Life's Versions

As we grow older, we all have versions of events that we hold on to no matter what the evidence might be.  Our view of certain occurrences in the past are such a part of who we think we are, that we often are loathe to part with them.   

This came home to me when my daughter, who was doing family research on Ancestor.com,            was contacted by someone declaring that my grandfather had a son whom he had conveniently forgotten.  This grandfather had died in a plane crash just after serving in World War I.  He had been a widower when he met my grandmother in France, and I heard many conflicting things about the woman he had been married to first.  One version had her and a son killed when riding in a train, another that they were killed in a car which was hit by a train.  In addition, the boy in question was my grandfather’s son or he was the result of a pervious marriage on his wife’s part.  I enjoy research, so I began to search the web to find out what really had happened.  After a great deal of work, I found the article from the local newspaper of that time describing in detail the accident in which a car had been stalled on a crossing and was hit by a speeding train.  The article was very specific about the people involved and the results of the accident.  Further research proved that the five-year-old boy in question was the result of the woman’s first marriage and was not my grandfather’s child. 

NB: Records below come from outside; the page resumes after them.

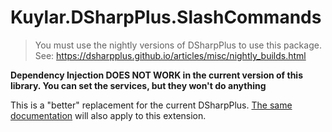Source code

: # Kuylar.DSharpPlus.SlashCommands

> You must use the nightly versions of DSharpPlus to use this package. See: https://dsharpplus.github.io/articles/misc/nightly_builds.html

**Dependency Injection DOES NOT WORK in the current version of this library. You can set the services, but they won't do anything**

This is a "better" replacement for the current DSharpPlus. [The same documentation](https://github.com/DSharpPlus/DSharpPlus/blob/master/DSharpPlus.SlashCommands/README.md) will also apply to this extension. 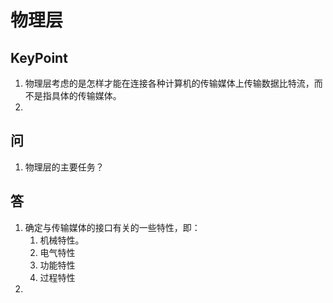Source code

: # 物理层
## KeyPoint
1. 物理层考虑的是怎样才能在连接各种计算机的传输媒体上传输数据比特流，而不是指具体的传输媒体。
2. 
## 问
1. 物理层的主要任务？
## 答
1. 确定与传输媒体的接口有关的一些特性，即：
    1. 机械特性。
    2. 电气特性
    3. 功能特性
    4. 过程特性
2. 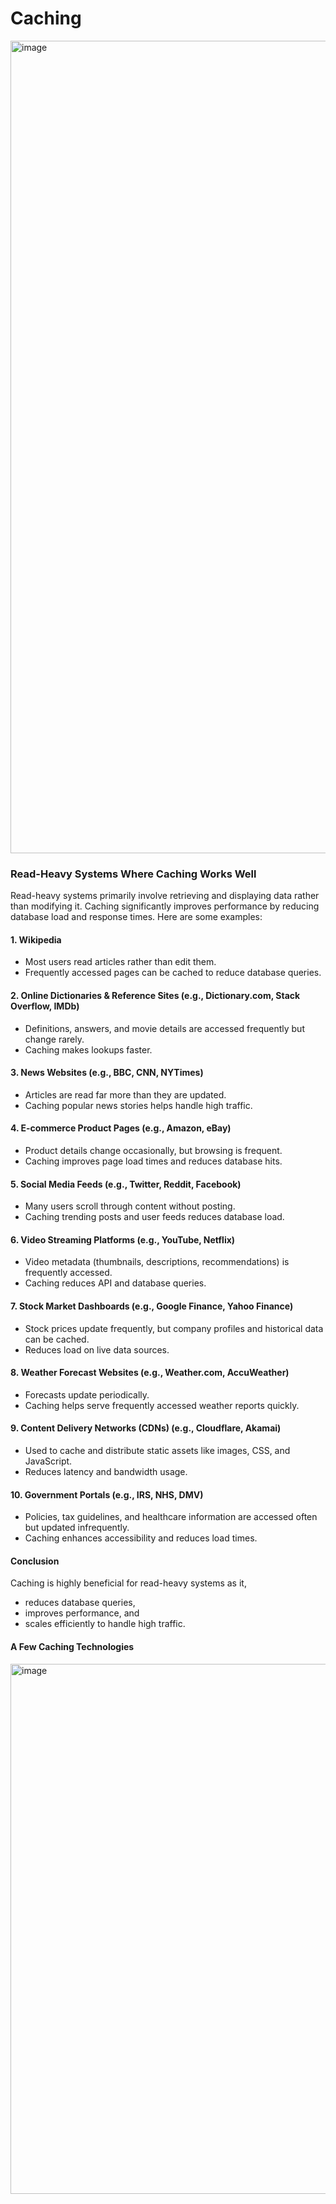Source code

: # Caching

<img width="1300" alt="image" src="https://github.com/user-attachments/assets/3d32d780-b6d4-4249-b412-df787fd069d7" />

### Read-Heavy Systems Where Caching Works Well  

Read-heavy systems primarily involve retrieving and displaying data rather than modifying it. Caching significantly improves performance by reducing database load and response times. Here are some examples:  

#### 1. Wikipedia  
- Most users read articles rather than edit them.  
- Frequently accessed pages can be cached to reduce database queries.

#### 2. Online Dictionaries & Reference Sites (e.g., Dictionary.com, Stack Overflow, IMDb)  
- Definitions, answers, and movie details are accessed frequently but change rarely.  
- Caching makes lookups faster. 

#### 3. News Websites (e.g., BBC, CNN, NYTimes)  
- Articles are read far more than they are updated.  
- Caching popular news stories helps handle high traffic.  

#### 4. E-commerce Product Pages (e.g., Amazon, eBay)  
- Product details change occasionally, but browsing is frequent.  
- Caching improves page load times and reduces database hits.  

#### 5. Social Media Feeds (e.g., Twitter, Reddit, Facebook)  
- Many users scroll through content without posting.  
- Caching trending posts and user feeds reduces database load.  

#### 6. Video Streaming Platforms (e.g., YouTube, Netflix)  
- Video metadata (thumbnails, descriptions, recommendations) is frequently accessed.  
- Caching reduces API and database queries.  

#### 7. Stock Market Dashboards (e.g., Google Finance, Yahoo Finance)  
- Stock prices update frequently, but company profiles and historical data can be cached.  
- Reduces load on live data sources.  

#### 8. Weather Forecast Websites (e.g., Weather.com, AccuWeather)  
- Forecasts update periodically.  
- Caching helps serve frequently accessed weather reports quickly.  

#### 9. Content Delivery Networks (CDNs) (e.g., Cloudflare, Akamai)  
- Used to cache and distribute static assets like images, CSS, and JavaScript.  
- Reduces latency and bandwidth usage.  

#### 10. Government Portals (e.g., IRS, NHS, DMV)  
- Policies, tax guidelines, and healthcare information are accessed often but updated infrequently.  
- Caching enhances accessibility and reduces load times.  

#### Conclusion  

Caching is highly beneficial for read-heavy systems as it,
- reduces database queries,
- improves performance, and
- scales efficiently to handle high traffic.  

#### A Few Caching Technologies

<img width="848" alt="image" src="https://github.com/user-attachments/assets/f703c981-ebdd-4a6f-954c-0a9529b1667c" />

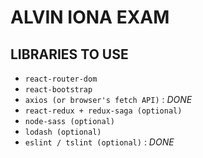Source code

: # ALVIN IONA EXAM

## LIBRARIES TO USE

- `react-router-dom` 
- `react-bootstrap`
- `axios (or browser's fetch API)` : *DONE*
- `react-redux + redux-saga (optional)`
- `node-sass (optional)`
- `lodash (optional)`
- `eslint / tslint (optional)` : *DONE*
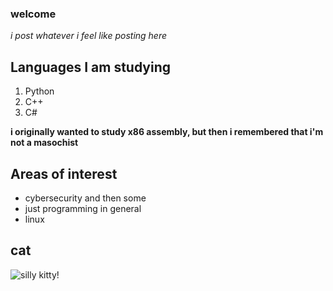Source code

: ### welcome

*i post whatever i feel like posting here*


## Languages I am studying

1. Python
2. C++
3. C#

**i originally wanted to study x86 assembly, but then i remembered that i'm not a masochist**

## Areas of interest
- cybersecurity and then some
- just programming in general
- linux

## cat
![silly kitty!](https://i1.sndcdn.com/artworks-zyYqA8D0BdfuyH28-WeeHrw-t1080x1080.jpg)
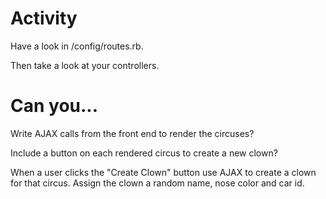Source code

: # Activity

Have a look in /config/routes.rb.

Then take a look at your controllers.

# Can you...

Write AJAX calls from the front end to 
render the circuses?

Include a button on each rendered circus to create a new clown?

When a user clicks the "Create Clown" button
use AJAX to create a clown for that circus.
Assign the clown a random name, nose color and car id.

I thought my family would be interested in the facts I had uncovered, but they definitely were not.  I was cut off or ignored when I brought the subject up and found that whatever story someone held about that event was the version to which they were sticking.  I also realized that it was unkind to shake up what someone thought of the past if that version was not hurting anyone.  Not only did I immediately desist from telling anyone of my research, but I began to be careful about what I thought had happened in my own past.  Certainly, I could not be the only one free from unconsciously manipulated stories of the long-ago.    the telling glamorize my role or make it more tragic than it was?  Did it fit into the script I had written of my 80 years on this planet?  Then perhaps I had at worst be more careful, and at best live in the here and now with all the honesty I could muster.   The past should not be manipulated into the prologue we wish it to be instead of what it truly was.